_DIRECTIVE:_ Copy each line from the records below in which the word "Atendimento" is found.

_SOURCE MATERIAL:_
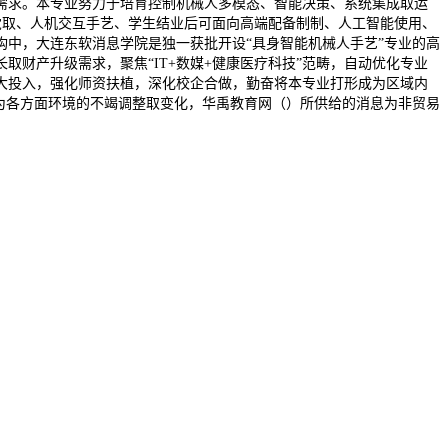
急需求。本专业努力于培育控制机械人多模态、智能决策、系统集成取运
觉取、人机交互手艺、学生结业后可面向高端配备制制、人工智能使用、
构中，大连东软消息学院是独一获批开设“具身智能机械人手艺”专业的高
财产升级需求，聚焦“IT+数媒+健康医疗科技”范畴，自动优化专业
大投入，强化师资扶植，深化校企合做，勤奋将本专业打形成为区域内
为各方面环境的不竭调整取变化，华禹教育网（）所供给的消息为非贸易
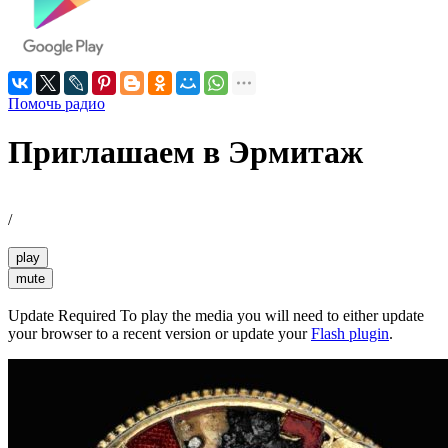
Помочь радио
Приглашаем в Эрмитаж
/
play
mute
Update Required
To play the media you will need to either update
your browser to a recent version or update your
Flash plugin
.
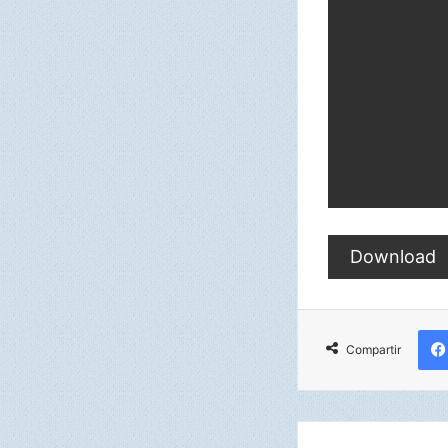
Download
Compartir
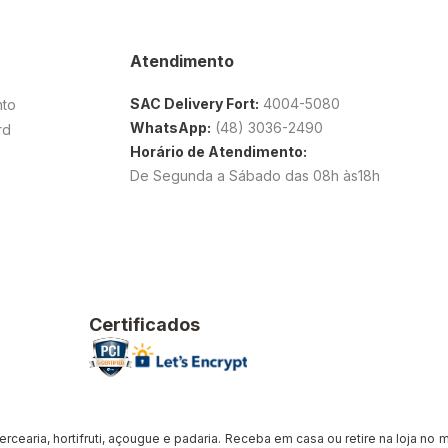
Atendimento
SAC Delivery Fort:
4004-5080
nto
WhatsApp:
(48) 3036-2490
rd
Horário de Atendimento:
De Segunda a Sábado das 08h às18h
Certificados
earia, hortifruti, açougue e padaria. Receba em casa ou retire na loja no me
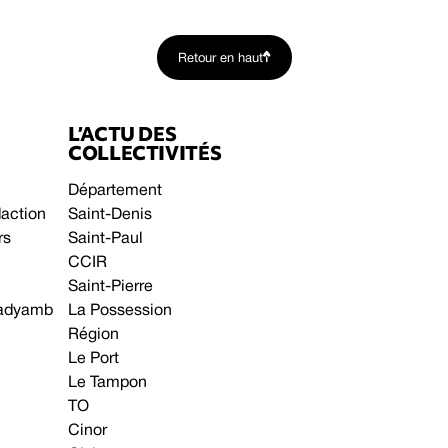
Retour en haut
L’ACTU DES
COLLECTIVITÉS
Département
daction
Saint-Denis
rs
Saint-Paul
CCIR
Saint-Pierre
 gadyamb
La Possession
Région
Le Port
Le Tampon
TO
Cinor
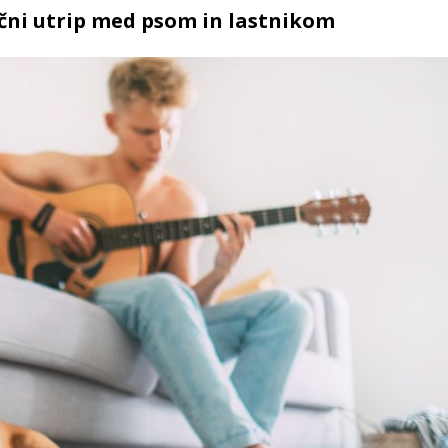
rčni utrip med psom in lastnikom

_ANSWER SPACE:_
Atendimento
Horário de Atendimento:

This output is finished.